Amazon ist heute überall! Während die Schriftsteller noch über das jetzige Amazon klagen (siehe
Efeu,
hier), zündet Amazon offenbar schon die
nächste Stufe der Rakete: "
kindleunlimited", eine Art Flatrate für Bücher für 9,99 Dollar im Monat, Werbespruch: "Enjoy
unlimited access to over 600,000 titles and thousands of audiobooks for just $ 9.99 a month." Darrell Etherington
verweist in
Techcrunch auf einen bei Google
noch zugänglichen Amazon-Link, wo das Angebot schon dargestellt ist. Amazon konkurriert mit Diensten wie
Oyster, die gerade einen solchen Service aufbauen wollten. Aber eine kleine Frage ist noch offen: Amazons "Testseiten führen keins der
fünf großen Verlagshäuser auf, also auch nicht Simon & Schuster und HarperCollins, die mit Oyster bereits kooperieren. Die größten Verlage verlangen eine große (das heißt siebenstellige) Grundgebühr im voraus, außerdem müssen die Dienste jedes Mal zahlen, wenn ein konkretes Buch gelesen wird. Neuausgaben bleiben den traditionellen Verkaufswegen vorbehalten. Amazon scheint einen
besseren Deal im Sinn zu haben..."
Gestern kursierten Gerüchte, dass Amazon Simon & Schuster kaufen will (wir
verlinkten). Jörg Häntzschel greift diese Gerüchte heute in der
SZ auf: Heute trifft
Jeff Bezos den CBS-Chef
Les Moonves. Simon & Schuster gehört zu CBS - und es geht um nicht weniger als die
Zukunft des Buchs, meint Häntzschel. Lothar Müller schreibt auf der Tagesthemenseite der
SZ außerdem über
Selfpublishing, und Häntzschel skizziert Amazons aggressive Geschäftsstrategie. Heute
macht Matt Asay außerdem im
Readwriteweb auf eine große
Geschichte in bei
Businessweek.com aufmerksam: Der Amazon-Cloud-Dienst AWS "ist eines der am
schnellsten wachsenden Softwarehäuser aller Zeiten."

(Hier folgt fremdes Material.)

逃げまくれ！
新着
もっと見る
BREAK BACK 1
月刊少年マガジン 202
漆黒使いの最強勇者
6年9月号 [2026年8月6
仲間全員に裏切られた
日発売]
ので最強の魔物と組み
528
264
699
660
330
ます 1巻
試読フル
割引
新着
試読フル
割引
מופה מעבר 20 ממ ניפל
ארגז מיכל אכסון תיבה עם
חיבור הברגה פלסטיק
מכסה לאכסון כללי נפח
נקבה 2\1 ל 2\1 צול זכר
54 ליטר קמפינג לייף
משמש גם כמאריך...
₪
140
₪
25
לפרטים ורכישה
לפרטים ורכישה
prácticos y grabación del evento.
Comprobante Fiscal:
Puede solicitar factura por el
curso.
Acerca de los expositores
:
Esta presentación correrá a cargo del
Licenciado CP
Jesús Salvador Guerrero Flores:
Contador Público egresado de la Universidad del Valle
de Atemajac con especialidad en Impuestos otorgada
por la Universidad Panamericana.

Eduard Kaeser, publizierender Physik- und Philosophie-Lehrer,
sorgt sich in der
NZZ um die sogenannte
Peer-Review, das Prüfungsverfahren zur Qualitätskontrolle
wissenschaftlicher Artikel. Die wird im Webzeitalter, insbesondere aber durch
Open Access, immer schlechter, findet er: "Die Grauzone von pilzartig aus dem Netzboden schießenden Journalen nährt natürlich auch den generellen Argwohn, dass durch Open Access die
Qualitätsstandards verwässert würden. Und um diesen Argwohn zu schüren, ist es seit einiger Zeit gang und gäbe, verdeckte Prüfungen der wissenschaftlichen Prüfer durchzuführen, indem man bei Zeitschriften Pseudostudien einreicht: "sting actions". Solche düpierende Sticheleien sorgen für
hämisches Schmunzeln in der akademischen Welt (...)."
Einer Forschergruppe der Universität Singapur ist es zu verdanken, dass
Charles Darwins komplette Schriften - insgesamt über vierhundert Bände - zu seiner
Galapagos-Reise transkribiert und bei
darwin.online als
PDF-Dateien einsehbar sind,
meldet Sam Machkovech begeistert bei
arstechnica. Aus diesem Fundus stammt auch das folgende Bild:

Außerdem: In der
FAZ ist sich die Software-Pionierin
Shoshana Zuboff sicher, dass der digitale Wandel nicht unbedingt zu einem
Abbau von Arbeitskräften führen muss.